§ Assignment:
Beneath this line is the data. Output exactly the lines from the line with "This is placehol" to the line with "can see your newe", both ends included, and nothing more.

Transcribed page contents

++++++++++++++++++++

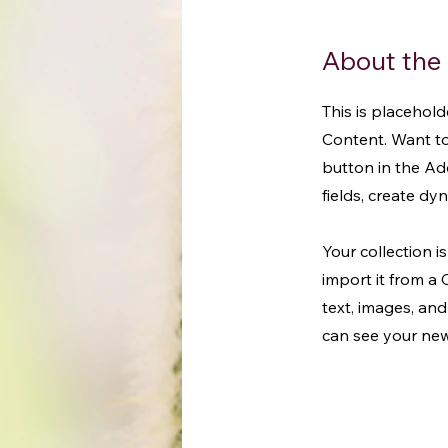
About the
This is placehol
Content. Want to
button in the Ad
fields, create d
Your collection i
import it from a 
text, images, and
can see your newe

++++++++++++++++++++

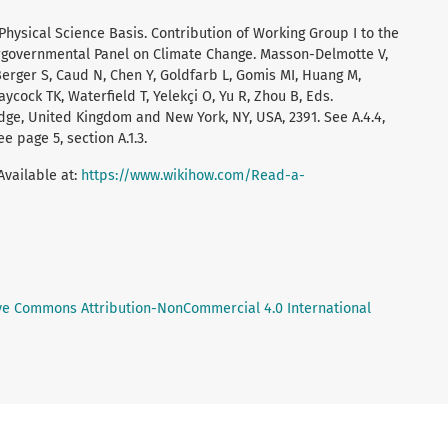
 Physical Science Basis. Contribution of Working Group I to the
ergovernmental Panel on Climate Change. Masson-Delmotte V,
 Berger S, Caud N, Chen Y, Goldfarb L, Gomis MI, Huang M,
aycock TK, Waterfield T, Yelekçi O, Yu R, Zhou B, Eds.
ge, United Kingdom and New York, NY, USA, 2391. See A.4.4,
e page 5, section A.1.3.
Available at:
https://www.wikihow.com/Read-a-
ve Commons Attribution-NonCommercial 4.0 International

++++++++++++++++++++

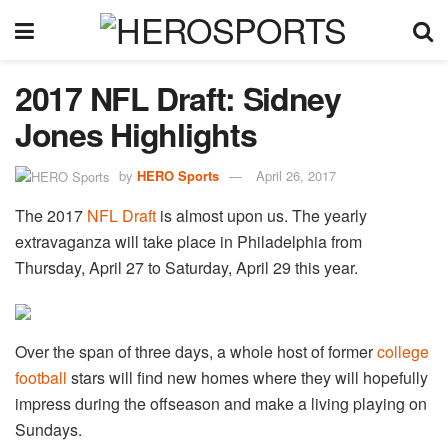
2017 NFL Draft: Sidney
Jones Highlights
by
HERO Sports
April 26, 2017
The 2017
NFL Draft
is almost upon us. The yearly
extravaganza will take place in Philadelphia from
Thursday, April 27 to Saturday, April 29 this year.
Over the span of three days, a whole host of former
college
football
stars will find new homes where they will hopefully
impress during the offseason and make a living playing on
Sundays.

++++++++++++++++++++

§ Response for this exercise:
This is placehol
Content. Want to
button in the Ad
fields, create d
Your collection i
import it from a 
text, images, and
can see your newe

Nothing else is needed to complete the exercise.